When you contact a therapist for a consultation, ask about the typical course of therapy, what a first few sessions might look like, and how they measure progress. Discuss any logistical needs you have, such as evening availability or language preferences, and inquire about sliding scale fees if cost is a concern. An initial conversation can give you a sense of whether the therapist's style - more directive or more exploratory - fits your expectations, and whether they create a comfortable environment for experiential practice.

Making a choice that fits you

Trust your judgment about the personal fit. You may notice that certain therapists explain ACT concepts in ways that click for you, or that they offer examples that feel relevant to life in New York - from commuting stress to caregiving demands. If you try a short course of sessions and do not feel progress, it is reasonable to revisit goals with your therapist or to explore another clinician whose approach better matches your learning style. Finding the right therapeutic match is part of the process, and many people try a few sessions before settling into a longer course of work.

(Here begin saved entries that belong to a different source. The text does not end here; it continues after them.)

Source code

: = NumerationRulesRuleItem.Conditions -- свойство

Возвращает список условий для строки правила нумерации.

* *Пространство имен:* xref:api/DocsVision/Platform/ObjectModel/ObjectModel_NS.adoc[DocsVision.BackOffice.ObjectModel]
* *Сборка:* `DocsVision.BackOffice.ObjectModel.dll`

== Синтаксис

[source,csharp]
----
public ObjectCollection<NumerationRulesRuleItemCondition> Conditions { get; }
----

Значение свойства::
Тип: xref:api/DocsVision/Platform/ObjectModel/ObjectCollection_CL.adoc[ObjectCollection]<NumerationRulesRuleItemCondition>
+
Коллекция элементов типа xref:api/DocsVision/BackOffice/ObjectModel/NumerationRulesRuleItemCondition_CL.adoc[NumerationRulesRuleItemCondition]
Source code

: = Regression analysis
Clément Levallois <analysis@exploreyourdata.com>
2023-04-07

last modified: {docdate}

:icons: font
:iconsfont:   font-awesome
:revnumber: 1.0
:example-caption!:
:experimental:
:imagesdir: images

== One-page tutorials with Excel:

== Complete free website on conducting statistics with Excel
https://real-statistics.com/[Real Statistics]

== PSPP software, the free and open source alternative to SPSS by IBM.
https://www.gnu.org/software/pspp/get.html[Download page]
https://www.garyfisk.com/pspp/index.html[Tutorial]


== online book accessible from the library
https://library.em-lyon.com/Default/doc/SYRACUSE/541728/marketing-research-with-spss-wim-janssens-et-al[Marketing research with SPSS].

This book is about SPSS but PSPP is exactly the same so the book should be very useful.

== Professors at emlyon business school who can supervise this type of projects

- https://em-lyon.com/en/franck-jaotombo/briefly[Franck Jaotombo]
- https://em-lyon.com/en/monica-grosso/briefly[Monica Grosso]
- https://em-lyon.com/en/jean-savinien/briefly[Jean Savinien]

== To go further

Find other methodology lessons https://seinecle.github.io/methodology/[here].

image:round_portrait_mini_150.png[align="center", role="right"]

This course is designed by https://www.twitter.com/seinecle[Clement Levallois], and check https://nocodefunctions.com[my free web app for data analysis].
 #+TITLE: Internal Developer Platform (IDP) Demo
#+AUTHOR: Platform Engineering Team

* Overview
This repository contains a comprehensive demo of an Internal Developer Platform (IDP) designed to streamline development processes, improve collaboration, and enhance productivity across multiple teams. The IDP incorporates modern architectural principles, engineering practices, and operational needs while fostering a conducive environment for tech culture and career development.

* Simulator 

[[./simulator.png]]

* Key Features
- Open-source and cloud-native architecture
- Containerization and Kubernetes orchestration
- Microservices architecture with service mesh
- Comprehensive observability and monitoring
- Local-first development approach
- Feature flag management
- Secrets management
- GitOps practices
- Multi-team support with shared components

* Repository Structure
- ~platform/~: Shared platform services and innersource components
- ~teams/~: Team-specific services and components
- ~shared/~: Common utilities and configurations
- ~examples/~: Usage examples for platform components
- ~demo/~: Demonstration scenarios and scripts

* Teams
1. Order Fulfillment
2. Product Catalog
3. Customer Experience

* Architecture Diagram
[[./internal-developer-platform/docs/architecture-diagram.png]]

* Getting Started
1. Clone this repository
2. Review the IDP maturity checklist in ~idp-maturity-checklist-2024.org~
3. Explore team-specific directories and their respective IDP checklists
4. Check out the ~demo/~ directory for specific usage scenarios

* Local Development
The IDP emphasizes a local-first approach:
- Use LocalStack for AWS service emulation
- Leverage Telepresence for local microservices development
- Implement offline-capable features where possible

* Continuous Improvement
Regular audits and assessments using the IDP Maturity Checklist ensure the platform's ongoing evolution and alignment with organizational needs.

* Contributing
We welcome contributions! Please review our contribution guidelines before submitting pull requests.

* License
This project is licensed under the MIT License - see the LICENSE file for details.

Finding support across New York

Whether you are seeking help in an urban center like New York City, a university town such as Rochester, or a regional hub like Buffalo, there are ACT-trained clinicians offering a range of services. Some therapists provide targeted short-term work focused on specific goals, while others offer ongoing guidance for deeper value-driven change. You can use the directory to compare profiles, read about training and specialties, and contact clinicians for a brief consultation to see how their use of ACT aligns with your needs. With the flexibility of online sessions and the variety of clinicians across the state, you can find an ACT therapist who helps you practice presence, clarify values, and take meaningful steps forward.